▸ **Problem**: Search the records below for "filename"; copy each line that has it.
[[ Source data open ]]
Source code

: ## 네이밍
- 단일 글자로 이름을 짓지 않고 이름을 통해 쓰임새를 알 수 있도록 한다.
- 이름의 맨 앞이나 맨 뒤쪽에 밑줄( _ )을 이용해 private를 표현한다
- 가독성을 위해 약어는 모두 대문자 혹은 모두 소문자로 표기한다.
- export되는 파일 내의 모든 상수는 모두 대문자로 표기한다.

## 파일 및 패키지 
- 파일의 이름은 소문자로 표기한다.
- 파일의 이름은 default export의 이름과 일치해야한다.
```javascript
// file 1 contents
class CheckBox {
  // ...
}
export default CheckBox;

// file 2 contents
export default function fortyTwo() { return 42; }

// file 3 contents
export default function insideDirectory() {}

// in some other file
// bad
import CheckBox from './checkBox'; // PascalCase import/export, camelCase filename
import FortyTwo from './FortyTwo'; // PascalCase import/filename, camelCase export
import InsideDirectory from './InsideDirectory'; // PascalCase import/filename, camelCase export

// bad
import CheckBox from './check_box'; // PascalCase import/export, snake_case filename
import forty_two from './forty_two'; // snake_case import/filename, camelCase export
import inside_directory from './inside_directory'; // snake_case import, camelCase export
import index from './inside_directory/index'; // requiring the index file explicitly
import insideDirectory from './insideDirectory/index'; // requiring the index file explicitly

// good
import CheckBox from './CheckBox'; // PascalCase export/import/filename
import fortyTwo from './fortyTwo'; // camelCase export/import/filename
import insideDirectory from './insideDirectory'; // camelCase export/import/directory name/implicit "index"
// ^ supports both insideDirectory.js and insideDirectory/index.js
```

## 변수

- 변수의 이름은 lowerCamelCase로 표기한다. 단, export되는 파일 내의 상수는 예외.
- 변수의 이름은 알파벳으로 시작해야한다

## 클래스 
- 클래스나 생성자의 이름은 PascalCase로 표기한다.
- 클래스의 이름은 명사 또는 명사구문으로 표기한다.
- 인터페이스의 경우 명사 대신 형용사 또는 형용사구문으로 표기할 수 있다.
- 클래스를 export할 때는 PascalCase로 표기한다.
[[ Source data closed ]]
▸ **Solution**:
import CheckBox from './checkBox'; // PascalCase import/export, camelCase filename
import FortyTwo from './FortyTwo'; // PascalCase import/filename, camelCase export
import InsideDirectory from './InsideDirectory'; // PascalCase import/filename, camelCase export
import CheckBox from './check_box'; // PascalCase import/export, snake_case filename
import forty_two from './forty_two'; // snake_case import/filename, camelCase export
import CheckBox from './CheckBox'; // PascalCase export/import/filename
import fortyTwo from './fortyTwo'; // camelCase export/import/filename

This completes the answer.